(Information begins)
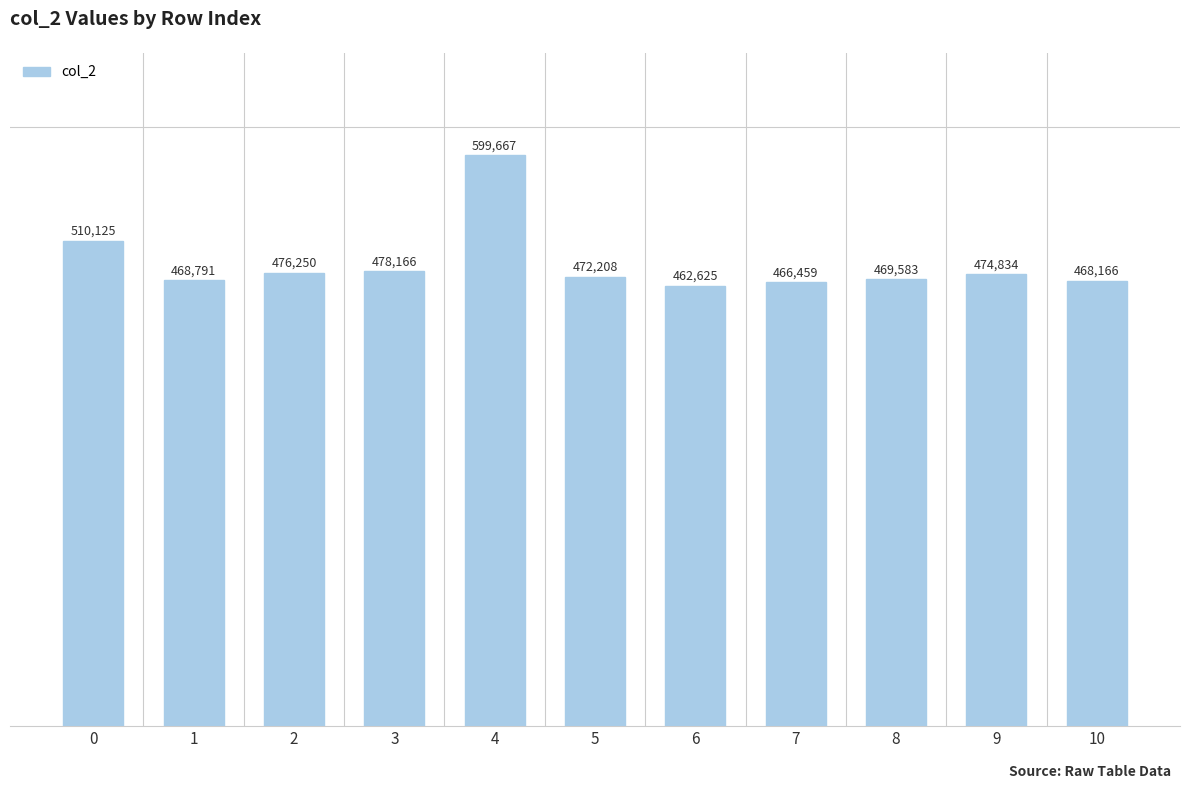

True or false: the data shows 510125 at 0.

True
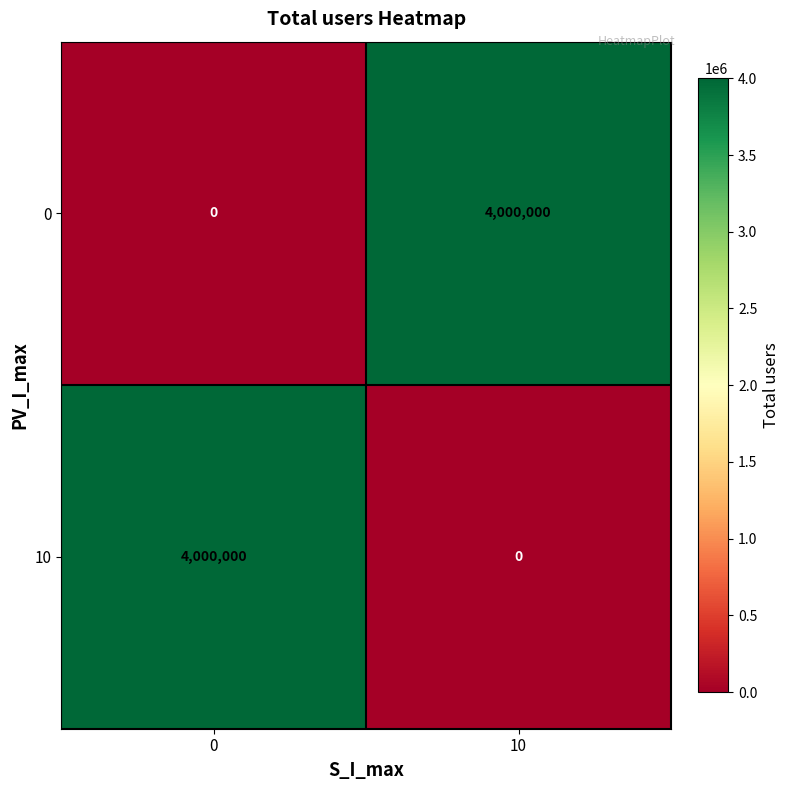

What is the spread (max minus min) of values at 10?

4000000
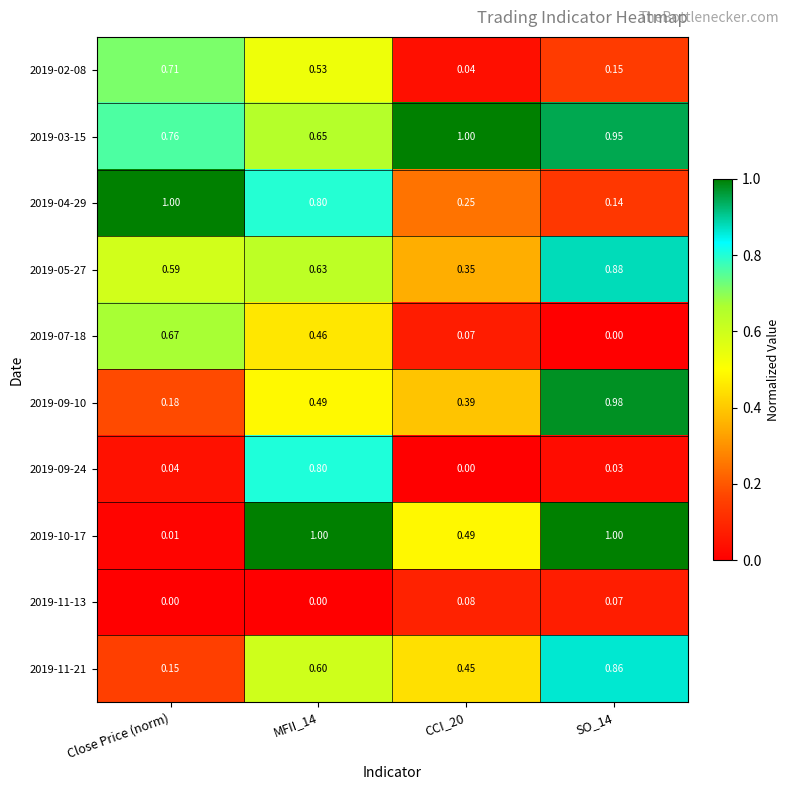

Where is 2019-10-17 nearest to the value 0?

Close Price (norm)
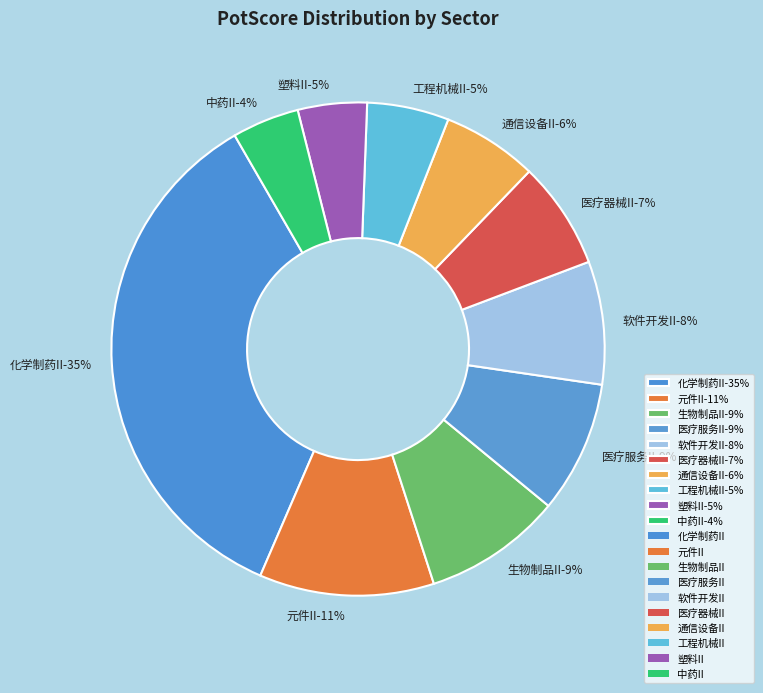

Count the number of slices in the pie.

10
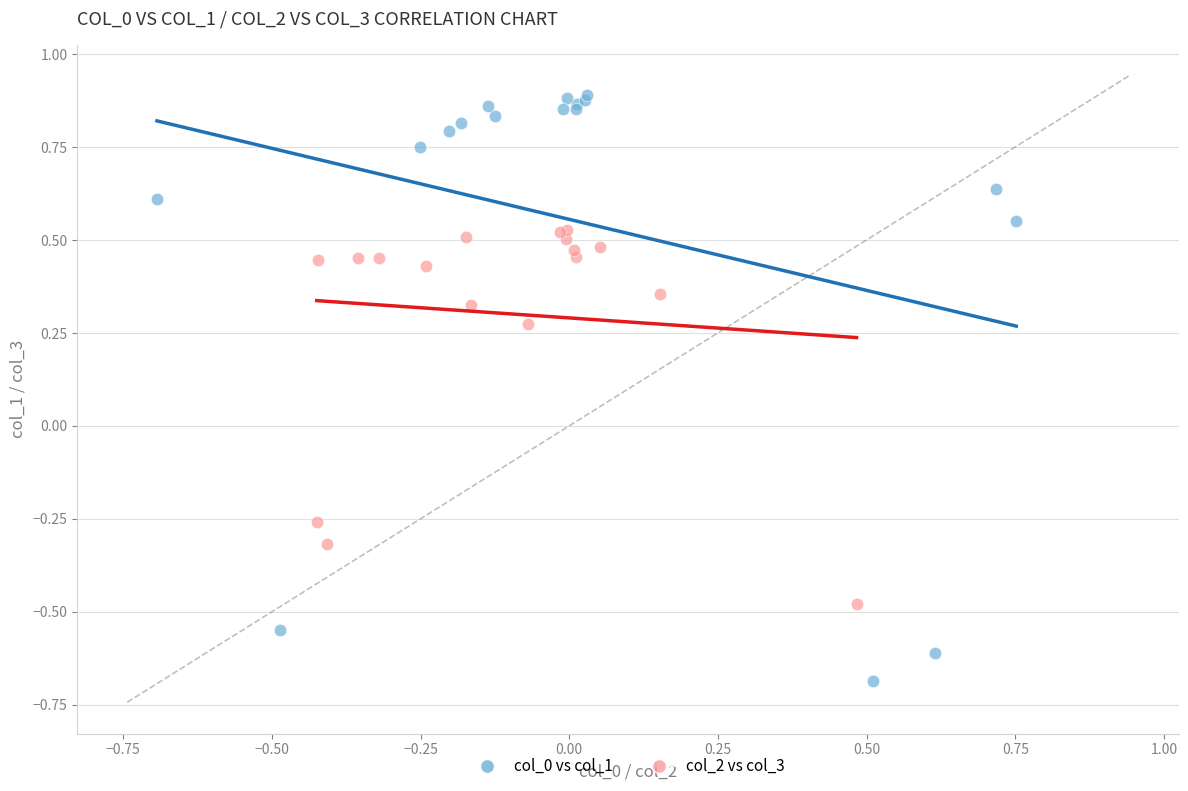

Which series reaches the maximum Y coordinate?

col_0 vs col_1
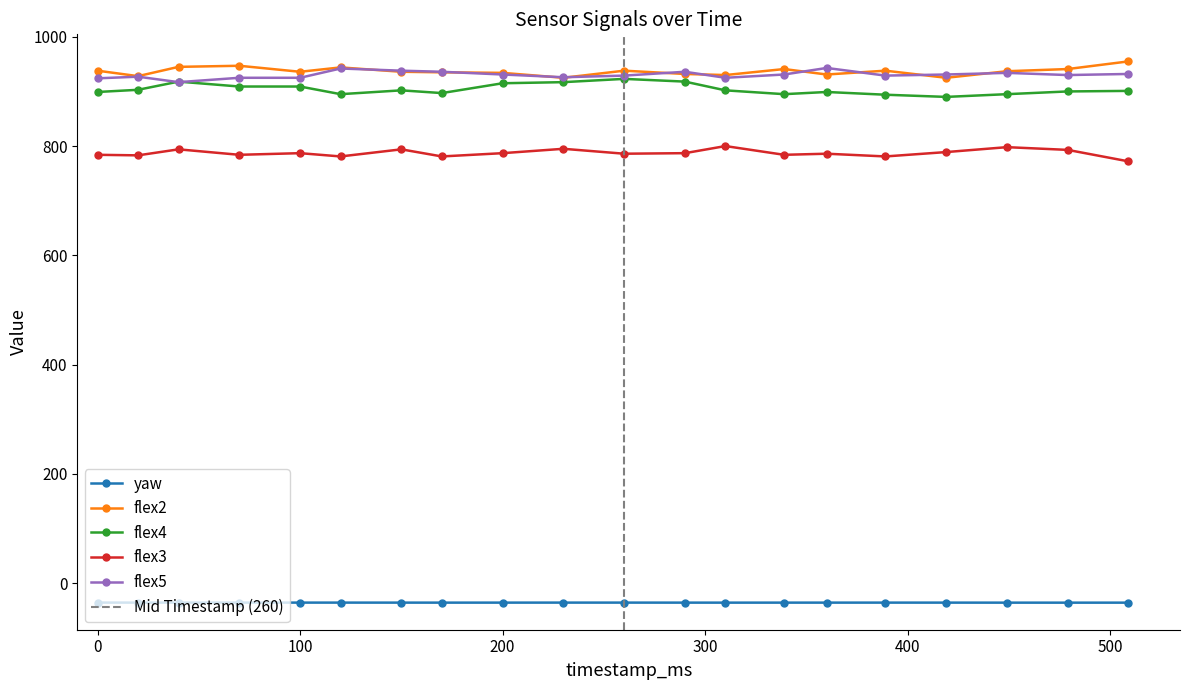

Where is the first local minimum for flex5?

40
(Information ends)
Task description
Count the lines of the material that contain the string "Where", matching case exactly, and reply with only that number.

Written reply
2